The Met department had downgraded its original prediction of 96 per cent of normal rain for the year to 87 per cent, and then to 81 per cent of the long period average. The season, however, ended with the country receiving 77 per cent of its 10-year average rain, making 2009 a severe drought year for the country, with substantial damage to kharif output. A saving grace for the department, however, was its correct forecast of the onset of monsoon over Kerala, a feat the department achieved for the fifth straight year.
It also correctly predicted the rainfall situation in India’s southern peninsula and July rain to be around 96 per cent of normal level. In the report, the IMD said of the 526 meteorological districts in the country, 215 or 41 per cent received normal to excess rains, while rains in a vast majority of 311 districts or 59 per cent of the country had been deficient to scanty.

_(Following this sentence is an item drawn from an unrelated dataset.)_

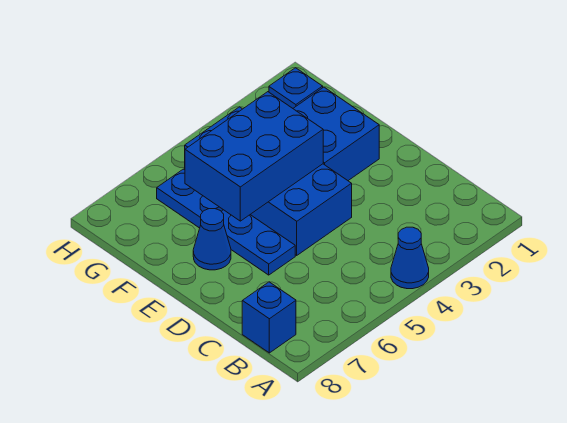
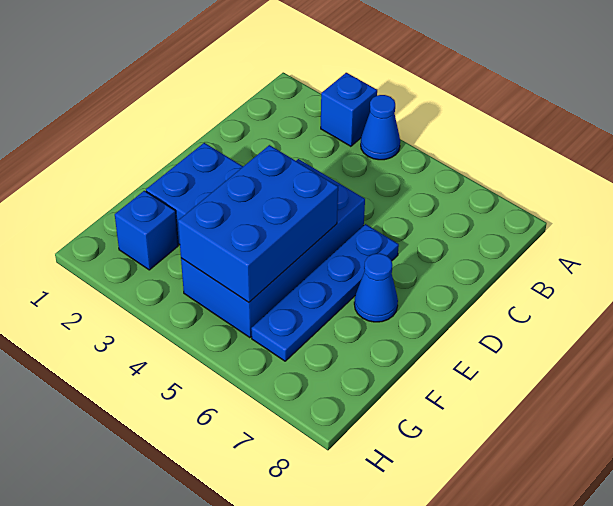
blue 1x1 brick [242,282,296,353] -> blue 1x1 brick moved to [321,73,377,146]
blue 2x3 brick [185,92,323,221] -> blue 2x3 brick turned to [178,145,338,302]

Rainfall this year was weakest over northwest India, which received 64 per cent of the normal rain. Central India got about 20 per cent less rain, while northeast India received 27 per cent below normal rain. Rainfall in southern India was the best among the four regions this year at 96 per cent of the long period average. “The monsoon covered the entire country on July 3, about 12 days earlier than its normal date of July 15, when the interaction between the monsoon flow and mid-latitude westerlies resulted in copious rainfall over Rajasthan,’ the report observed. The report cited the subdued formation of low-pressure systems and weak cross-equatorial flows of the monsoon current during a major part of the season for the weak monsoons.